● Given request 1
In the forum thread below, what did JohnBBeta buy to replace the HD60S?

◇ ◇ ◇ ◇

# Audio Issues with Streamlabs and NDI Source



## drob2591 (Oct 23, 2020)

Hi All! I'm very new to the world of streaming from OBS products, so let me briefly explain my setup.

I am trying to stream PS4 gameplay from an Elgato HD60S using SLOBS to Twitch. I'm on a fairly powerful Macbook Pro, so granted it's not a match made in heaven, compatibility wise. But using OBS Link, and the latest versions of NDI plugins, I can add an NDI source to SLOBS for my PS4 feed with game audio. It seems to work just fine for stretches.

Then, after a few minutes, the audio chops up and dies -- like the sound of a CD player running out of its batteries. Choppy for a few seconds, then silence. If I manually toggle from Analog sound to HDMI and then back to Analog within OBS Link, it seems to wake it up for the time being. But the problem is persistent, and as far as I can tell, is not related to my CPU or GPU being overly strained (it's a 2019 Macbook Pro with an 8-core processor). What is noteworthy is that using the Elgato HD Capture software, I see no drops in the audio for as long as I monitor it. The problem appears to be clearly related to the NDI Source.

I am NOT yet using an ethernet cable (didn't have one long enough!), so I've been running on good-but-not-blazing Wifi thus far. Since these problems come up before I even stream, I was assuming my internet speed didn't really matter. But the more I research, the more it seems that my internal network speed actually COULD matter in this setup, and may be causing the audio drops from the NDI Source.

So, in short -- can anyone with experience using these technologies confirm whether my problem sounds like a network/bandwidth related problem or not? Thanks a bunch.


----------



## itachii9 (Feb 6, 2021)

Good day,
I have the same problem as you,
have you found a solution in the meantime ?


----------



## Lawrence_SoCal (Feb 6, 2021)

FerretBomb said:


> Streamlabs OBS [SLOBS] is a derivative version of OBS Studio, with the front-end hacksawed off and a webpage slapped over the top by the Streamlabs folks.



You should reach out to them for support with their version.
Yea, WiFi can cause all sorts of issues when trying to do real time video streaming .. so data stream via WiFi to laptop, then encode, then send out over same WiFi... uh, realllllly bad idea  
not only is bandwidth highly relevant, but more importantly is jitter (the consistency of that bandwidth) which WiFi is NOT designed for


----------



## JohnBBeta (Feb 6, 2021)

I had the same issue with NDI and an HD60S. Sold it on ebay and bought an HD60s+ instead which just connects with USB and no need for NDI plug in. Audio fine now. I found NDI on my set up super unreliable - connection would drop etc etc. (I was on a pretty old Mac Pro 2011 and OBS not SLOBS though)

Another issue I had before with audio was when streamlabs alerts come in on the browser it was affecting all other audio with strange glitching and cutting out. Not fully got to the bottom of that but removed audio alerts and made sure all sources were muted other than the main audio input. good luck


----------



## Lawrence_SoCal (Feb 8, 2021)

real-time video encoding is demanding. Old computers aren't up to H.264 encoding. And an overloaded PC will then have all kinds of anomalous behaviors when CPU, GPU, Disk, network and/or RAM usage are maxed out.


----------



## Almweiss/Gregor (Feb 9, 2021)

Hey 
i have a problem the NDI Source is not showing off in OBS and I Install OBS Studio, Streamlabs OBS, OBS LINK, NDI Plugins 4.9.1, NewTEK, but it don't work do you have any idea why? 

Do you have an Install Plan or an Instruction Plan for me? I'm really frustrated right now because nothing works


----------

◇ ◇ ◇ ◇

● Given request 2
Pick out each line in the entries below that contains the string "kern", and copy those lines.

◇ ◇ ◇ ◇

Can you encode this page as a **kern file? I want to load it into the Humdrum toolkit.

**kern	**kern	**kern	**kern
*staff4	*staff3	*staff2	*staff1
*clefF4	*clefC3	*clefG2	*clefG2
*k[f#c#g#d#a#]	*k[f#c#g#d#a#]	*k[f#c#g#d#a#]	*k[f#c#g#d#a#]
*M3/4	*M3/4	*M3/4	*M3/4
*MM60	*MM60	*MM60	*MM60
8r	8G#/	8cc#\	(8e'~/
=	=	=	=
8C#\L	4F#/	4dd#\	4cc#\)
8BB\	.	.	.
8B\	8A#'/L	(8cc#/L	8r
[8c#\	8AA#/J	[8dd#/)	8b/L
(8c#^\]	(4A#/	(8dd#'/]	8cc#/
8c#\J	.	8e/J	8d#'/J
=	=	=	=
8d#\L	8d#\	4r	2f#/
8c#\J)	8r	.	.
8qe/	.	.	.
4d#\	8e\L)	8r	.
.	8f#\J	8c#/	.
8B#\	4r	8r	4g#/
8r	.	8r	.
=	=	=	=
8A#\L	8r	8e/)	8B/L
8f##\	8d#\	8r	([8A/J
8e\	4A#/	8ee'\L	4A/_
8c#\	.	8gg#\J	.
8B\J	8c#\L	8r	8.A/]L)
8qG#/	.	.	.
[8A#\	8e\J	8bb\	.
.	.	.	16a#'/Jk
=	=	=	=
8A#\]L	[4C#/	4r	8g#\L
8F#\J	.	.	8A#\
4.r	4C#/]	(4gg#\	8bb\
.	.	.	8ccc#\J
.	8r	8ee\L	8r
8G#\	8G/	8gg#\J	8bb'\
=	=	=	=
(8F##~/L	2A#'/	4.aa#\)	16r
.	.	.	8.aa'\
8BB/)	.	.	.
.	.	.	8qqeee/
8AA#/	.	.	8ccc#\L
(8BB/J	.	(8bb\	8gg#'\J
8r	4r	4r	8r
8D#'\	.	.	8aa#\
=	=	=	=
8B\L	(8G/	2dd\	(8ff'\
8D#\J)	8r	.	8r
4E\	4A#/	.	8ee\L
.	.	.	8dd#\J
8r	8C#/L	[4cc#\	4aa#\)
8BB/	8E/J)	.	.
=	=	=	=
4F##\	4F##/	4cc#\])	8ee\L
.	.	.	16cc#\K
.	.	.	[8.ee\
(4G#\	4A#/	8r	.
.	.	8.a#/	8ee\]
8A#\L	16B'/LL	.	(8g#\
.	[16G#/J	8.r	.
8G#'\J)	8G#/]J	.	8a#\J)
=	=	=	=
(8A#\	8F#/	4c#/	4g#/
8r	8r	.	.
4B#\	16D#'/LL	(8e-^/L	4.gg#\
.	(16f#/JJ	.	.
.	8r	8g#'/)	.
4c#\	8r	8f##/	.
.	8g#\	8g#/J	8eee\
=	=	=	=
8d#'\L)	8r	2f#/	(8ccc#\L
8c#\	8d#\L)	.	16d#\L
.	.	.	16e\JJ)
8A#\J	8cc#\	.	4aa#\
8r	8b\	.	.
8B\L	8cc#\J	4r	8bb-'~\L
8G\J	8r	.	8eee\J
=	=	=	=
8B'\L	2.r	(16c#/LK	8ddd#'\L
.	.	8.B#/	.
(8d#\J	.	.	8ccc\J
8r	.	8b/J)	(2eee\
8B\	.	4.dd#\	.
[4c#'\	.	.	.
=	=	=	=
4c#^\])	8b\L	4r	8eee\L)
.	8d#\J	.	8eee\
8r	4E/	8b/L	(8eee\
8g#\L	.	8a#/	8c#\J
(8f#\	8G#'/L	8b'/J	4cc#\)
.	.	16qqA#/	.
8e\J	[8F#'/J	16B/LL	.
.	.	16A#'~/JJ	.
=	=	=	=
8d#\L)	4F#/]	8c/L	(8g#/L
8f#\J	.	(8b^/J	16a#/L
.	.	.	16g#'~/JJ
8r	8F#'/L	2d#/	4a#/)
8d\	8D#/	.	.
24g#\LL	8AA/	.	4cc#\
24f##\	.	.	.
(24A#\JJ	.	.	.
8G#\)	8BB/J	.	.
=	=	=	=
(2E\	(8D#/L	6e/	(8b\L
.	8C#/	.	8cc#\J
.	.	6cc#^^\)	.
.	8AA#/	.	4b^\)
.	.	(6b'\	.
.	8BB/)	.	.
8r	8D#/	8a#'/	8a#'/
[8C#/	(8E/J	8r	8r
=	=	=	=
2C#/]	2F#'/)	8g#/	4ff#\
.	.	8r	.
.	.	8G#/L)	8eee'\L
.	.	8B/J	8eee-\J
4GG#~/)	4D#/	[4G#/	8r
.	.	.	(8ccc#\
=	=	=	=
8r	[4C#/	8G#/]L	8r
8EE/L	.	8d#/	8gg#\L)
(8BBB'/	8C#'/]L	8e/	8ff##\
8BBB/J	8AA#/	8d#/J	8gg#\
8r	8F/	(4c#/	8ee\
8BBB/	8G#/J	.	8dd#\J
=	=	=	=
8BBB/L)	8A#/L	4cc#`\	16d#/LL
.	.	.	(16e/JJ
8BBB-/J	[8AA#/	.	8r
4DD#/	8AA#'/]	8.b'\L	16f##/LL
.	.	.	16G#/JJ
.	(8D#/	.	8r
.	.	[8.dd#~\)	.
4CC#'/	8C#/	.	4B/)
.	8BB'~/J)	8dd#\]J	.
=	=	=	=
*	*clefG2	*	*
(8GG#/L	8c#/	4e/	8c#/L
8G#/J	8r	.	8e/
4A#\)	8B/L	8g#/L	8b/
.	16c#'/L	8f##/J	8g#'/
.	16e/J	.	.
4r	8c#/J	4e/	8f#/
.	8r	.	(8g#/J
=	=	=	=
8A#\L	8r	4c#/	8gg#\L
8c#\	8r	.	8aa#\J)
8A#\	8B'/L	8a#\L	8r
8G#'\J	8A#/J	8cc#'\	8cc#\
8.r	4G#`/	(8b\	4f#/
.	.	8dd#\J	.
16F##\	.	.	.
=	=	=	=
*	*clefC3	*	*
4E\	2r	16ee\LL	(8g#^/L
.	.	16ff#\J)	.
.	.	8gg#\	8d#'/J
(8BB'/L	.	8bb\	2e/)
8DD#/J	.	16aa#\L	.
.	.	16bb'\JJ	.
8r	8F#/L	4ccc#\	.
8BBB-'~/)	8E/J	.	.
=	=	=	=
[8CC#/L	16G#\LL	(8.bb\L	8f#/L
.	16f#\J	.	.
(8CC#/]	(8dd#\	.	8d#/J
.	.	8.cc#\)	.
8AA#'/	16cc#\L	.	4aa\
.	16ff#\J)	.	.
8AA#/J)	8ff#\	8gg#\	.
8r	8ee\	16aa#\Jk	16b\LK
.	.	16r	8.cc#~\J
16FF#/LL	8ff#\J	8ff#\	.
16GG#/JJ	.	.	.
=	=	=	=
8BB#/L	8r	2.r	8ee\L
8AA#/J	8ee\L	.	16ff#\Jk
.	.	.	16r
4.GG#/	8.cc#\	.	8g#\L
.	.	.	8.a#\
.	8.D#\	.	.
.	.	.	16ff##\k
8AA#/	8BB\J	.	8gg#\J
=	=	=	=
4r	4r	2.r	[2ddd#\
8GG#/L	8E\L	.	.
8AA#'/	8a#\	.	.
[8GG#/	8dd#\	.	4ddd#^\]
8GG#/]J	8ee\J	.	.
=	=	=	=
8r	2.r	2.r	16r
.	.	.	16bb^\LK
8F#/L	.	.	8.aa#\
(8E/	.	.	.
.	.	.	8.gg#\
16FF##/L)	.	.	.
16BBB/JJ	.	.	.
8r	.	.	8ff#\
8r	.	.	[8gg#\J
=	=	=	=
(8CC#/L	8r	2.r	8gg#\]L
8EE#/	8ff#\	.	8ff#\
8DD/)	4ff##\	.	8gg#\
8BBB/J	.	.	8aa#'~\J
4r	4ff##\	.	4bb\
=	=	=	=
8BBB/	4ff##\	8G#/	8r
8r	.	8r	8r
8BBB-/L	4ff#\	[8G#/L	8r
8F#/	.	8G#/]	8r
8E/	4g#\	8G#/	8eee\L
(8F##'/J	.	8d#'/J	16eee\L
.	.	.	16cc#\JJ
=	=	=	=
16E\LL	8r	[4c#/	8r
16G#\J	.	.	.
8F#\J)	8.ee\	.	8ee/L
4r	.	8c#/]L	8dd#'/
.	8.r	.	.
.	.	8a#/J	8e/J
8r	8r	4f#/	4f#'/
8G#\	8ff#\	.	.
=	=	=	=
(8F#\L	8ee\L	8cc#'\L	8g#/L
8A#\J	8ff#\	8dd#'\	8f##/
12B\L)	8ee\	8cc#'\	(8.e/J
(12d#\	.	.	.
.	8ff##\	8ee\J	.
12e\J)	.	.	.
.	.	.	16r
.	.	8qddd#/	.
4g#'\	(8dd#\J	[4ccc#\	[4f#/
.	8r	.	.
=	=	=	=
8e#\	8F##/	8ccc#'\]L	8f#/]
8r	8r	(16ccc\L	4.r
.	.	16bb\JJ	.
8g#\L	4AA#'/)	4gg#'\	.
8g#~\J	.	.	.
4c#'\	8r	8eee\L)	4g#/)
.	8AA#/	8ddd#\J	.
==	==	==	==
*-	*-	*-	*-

◇ ◇ ◇ ◇

● Written response 1
An HD60s+, which connects over USB and needs no NDI plugin.

● Written response 2
Can you encode this page as a **kern file? I want to load it into the Humdrum toolkit.
**kern	**kern	**kern	**kern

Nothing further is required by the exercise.